» **EXERCISE OBJECTIVE**: Would you return the data below exactly as it stands, with every picture left out?
------------------------
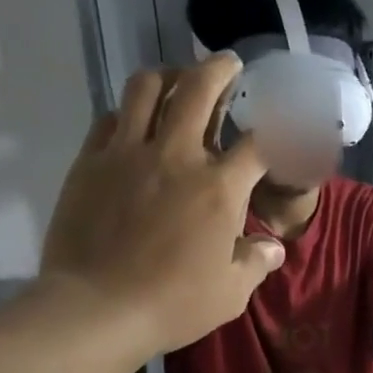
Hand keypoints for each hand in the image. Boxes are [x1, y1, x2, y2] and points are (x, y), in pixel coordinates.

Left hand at [40, 57, 285, 356]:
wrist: (99, 307)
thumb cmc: (175, 304)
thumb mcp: (232, 293)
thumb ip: (255, 262)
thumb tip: (273, 248)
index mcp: (220, 188)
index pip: (257, 146)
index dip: (275, 134)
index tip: (281, 130)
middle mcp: (177, 156)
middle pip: (199, 91)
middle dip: (219, 71)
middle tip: (228, 65)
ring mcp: (128, 153)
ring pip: (147, 88)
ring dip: (169, 75)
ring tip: (178, 77)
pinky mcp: (91, 161)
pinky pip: (111, 117)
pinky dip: (129, 110)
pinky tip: (135, 119)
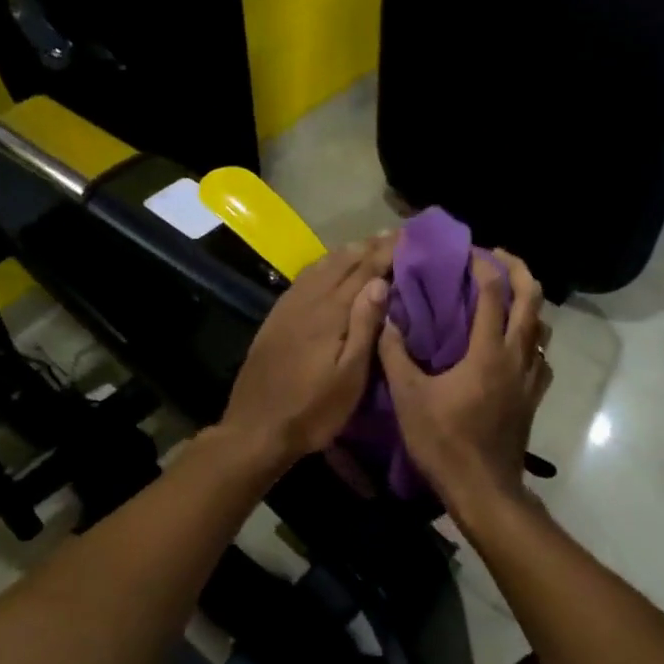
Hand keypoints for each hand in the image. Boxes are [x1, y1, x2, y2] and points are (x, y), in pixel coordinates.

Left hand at [220, 233, 395, 469]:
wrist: (256, 429)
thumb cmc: (313, 410)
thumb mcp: (350, 377)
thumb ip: (364, 326)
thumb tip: (380, 282)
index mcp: (330, 313)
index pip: (364, 271)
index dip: (386, 252)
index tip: (408, 236)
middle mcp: (308, 301)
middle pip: (341, 262)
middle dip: (368, 246)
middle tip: (393, 234)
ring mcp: (288, 307)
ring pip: (320, 266)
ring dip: (345, 252)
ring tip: (366, 244)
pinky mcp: (275, 318)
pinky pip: (303, 278)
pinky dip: (322, 264)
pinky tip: (327, 267)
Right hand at [379, 248, 551, 517]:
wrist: (483, 489)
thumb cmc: (443, 442)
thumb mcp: (408, 397)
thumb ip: (395, 354)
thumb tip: (385, 319)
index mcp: (488, 352)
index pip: (493, 293)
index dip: (482, 266)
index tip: (467, 252)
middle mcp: (517, 356)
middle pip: (532, 299)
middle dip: (518, 269)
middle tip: (497, 257)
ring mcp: (531, 377)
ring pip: (542, 326)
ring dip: (528, 302)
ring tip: (506, 295)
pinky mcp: (534, 396)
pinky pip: (541, 355)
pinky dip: (532, 338)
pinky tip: (514, 344)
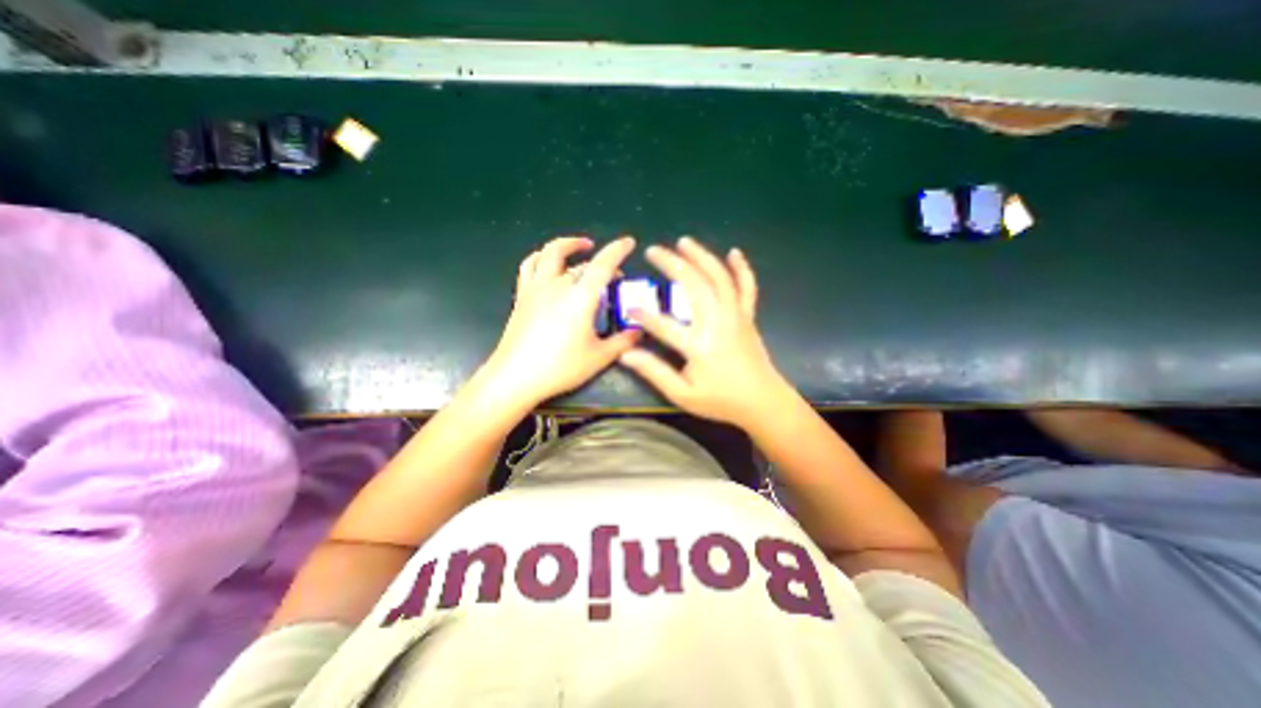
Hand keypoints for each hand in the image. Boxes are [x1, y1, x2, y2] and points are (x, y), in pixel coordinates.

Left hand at [485, 234, 639, 405]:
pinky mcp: (522, 297)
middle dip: (600, 261)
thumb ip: (623, 342)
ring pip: (549, 254)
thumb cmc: (561, 367)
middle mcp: (557, 285)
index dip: (618, 250)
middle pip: (580, 262)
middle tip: (613, 273)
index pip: (602, 264)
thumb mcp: (599, 357)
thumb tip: (639, 331)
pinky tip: (548, 265)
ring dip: (567, 246)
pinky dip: (542, 258)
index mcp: (580, 297)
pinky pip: (530, 266)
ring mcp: (536, 288)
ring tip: (579, 248)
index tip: (629, 242)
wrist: (516, 377)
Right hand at [620, 235, 785, 424]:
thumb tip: (626, 355)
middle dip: (672, 264)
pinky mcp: (747, 316)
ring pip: (719, 277)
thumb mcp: (683, 394)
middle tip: (653, 250)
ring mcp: (736, 315)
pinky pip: (747, 287)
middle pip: (694, 284)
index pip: (663, 324)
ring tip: (684, 242)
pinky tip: (734, 252)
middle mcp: (718, 322)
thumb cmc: (721, 401)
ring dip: (701, 256)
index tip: (629, 309)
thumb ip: (654, 372)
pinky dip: (741, 268)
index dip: (643, 315)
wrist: (763, 402)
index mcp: (699, 344)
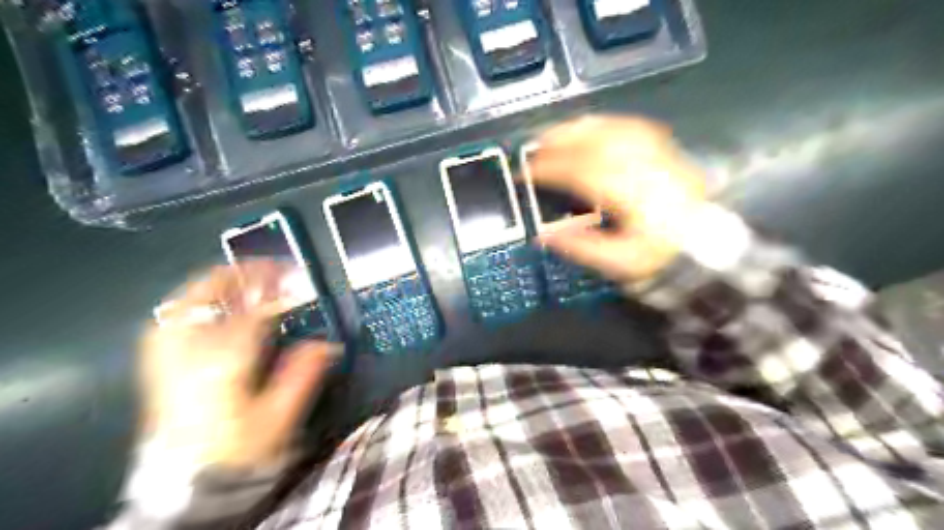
------------------------
» **TASK RESULT**:
Hand keypoints for each hand in the image. Boxes are [x1, y1, x2, y2] and points are (x, y), in pixel coordinates.

Left hand at [40, 57, 285, 356]:
wrist: (99, 307)
thumb cmc: (175, 304)
thumb mcp: (232, 293)
thumb ip: (255, 262)
thumb tip: (273, 248)
index mcp: (220, 188)
index pip: (257, 146)
index dip: (275, 134)
index tip: (281, 130)
middle mcp: (177, 156)
middle pip: (199, 91)
middle dip: (219, 71)
middle tip: (228, 65)
ring mcp: (128, 153)
ring pip: (147, 88)
ring dip: (169, 75)
ring tip: (178, 77)
pinky mcp: (91, 161)
pinky pip: (111, 117)
pinky dip: (129, 110)
pinky tip: (135, 119)
Hand keypoints for each hand in the image. Boxes are [x1, y1, x2, y2] and points are (x, y), in pixel coordinates.

Left hand at [220, 233, 395, 469]:
wrist: (256, 429)
thumb cmc: (313, 410)
thumb mcp: (350, 377)
thumb ip: (364, 326)
thumb tip: (380, 282)
index mcp: (330, 313)
index pip: (364, 271)
index dip: (386, 252)
index tip: (408, 236)
middle mcp: (308, 301)
middle pip: (341, 262)
middle dip: (368, 246)
middle tip: (393, 234)
ring mcp: (288, 307)
ring pip: (320, 266)
ring dip: (345, 252)
ring tip: (366, 244)
pinky mcp: (275, 318)
pinky pip: (303, 278)
pinky dip: (322, 264)
pinky tip: (327, 267)
Right hand at [379, 248, 551, 517]:
wrist: (483, 489)
thumb cmc: (443, 442)
thumb mcp: (408, 397)
thumb ip: (395, 354)
thumb tip: (385, 319)
index mcp: (488, 352)
index pip: (493, 293)
index dip: (482, 266)
index tip: (467, 252)
middle mcp: (517, 356)
middle pip: (532, 299)
middle dip: (518, 269)
middle tip: (497, 257)
ring mcp: (531, 377)
ring pip: (542, 326)
ring dip: (528, 302)
ring tip: (506, 295)
pinky mcp: (534, 396)
pinky pip: (541, 355)
pinky dip: (532, 338)
pinky tip: (514, 344)
Hand keypoints for each hand in the image. Boxes are [x1, y1, x2, y2] and points are (x, y), in pixel coordinates.

Left hand at [485, 234, 639, 405]:
pinky mcp: (522, 297)
middle dip: (600, 261)
thumb ip: (623, 342)
ring pip: (549, 254)
thumb cmc: (561, 367)
middle mcp: (557, 285)
index dip: (618, 250)
middle pip: (580, 262)
middle tip: (613, 273)
index pip: (602, 264)
thumb mcp: (599, 357)
thumb tip: (639, 331)
pinky tip: (548, 265)
ring dip: (567, 246)
pinky dip: (542, 258)
index mcp: (580, 297)
pinky pip: (530, 266)
ring mcp: (536, 288)
ring tip: (579, 248)
index tip: (629, 242)
wrist: (516, 377)
Right hand at [620, 235, 785, 424]:
thumb tip: (626, 355)
middle dip: (672, 264)
pinky mcp: (747, 316)
ring pip: (719, 277)
thumb mcp: (683, 394)
middle tip: (653, 250)
ring mcp: (736, 315)
pinky pip: (747, 287)
middle pip: (694, 284)
index pip: (663, 324)
ring tip: (684, 242)
pinky tip: (734, 252)
middle mcp: (718, 322)
thumb cmc: (721, 401)
ring dip: (701, 256)
index tip: (629, 309)
thumb ip: (654, 372)
pinky dip: (741, 268)
index dip: (643, 315)
wrist: (763, 402)
index mcp: (699, 344)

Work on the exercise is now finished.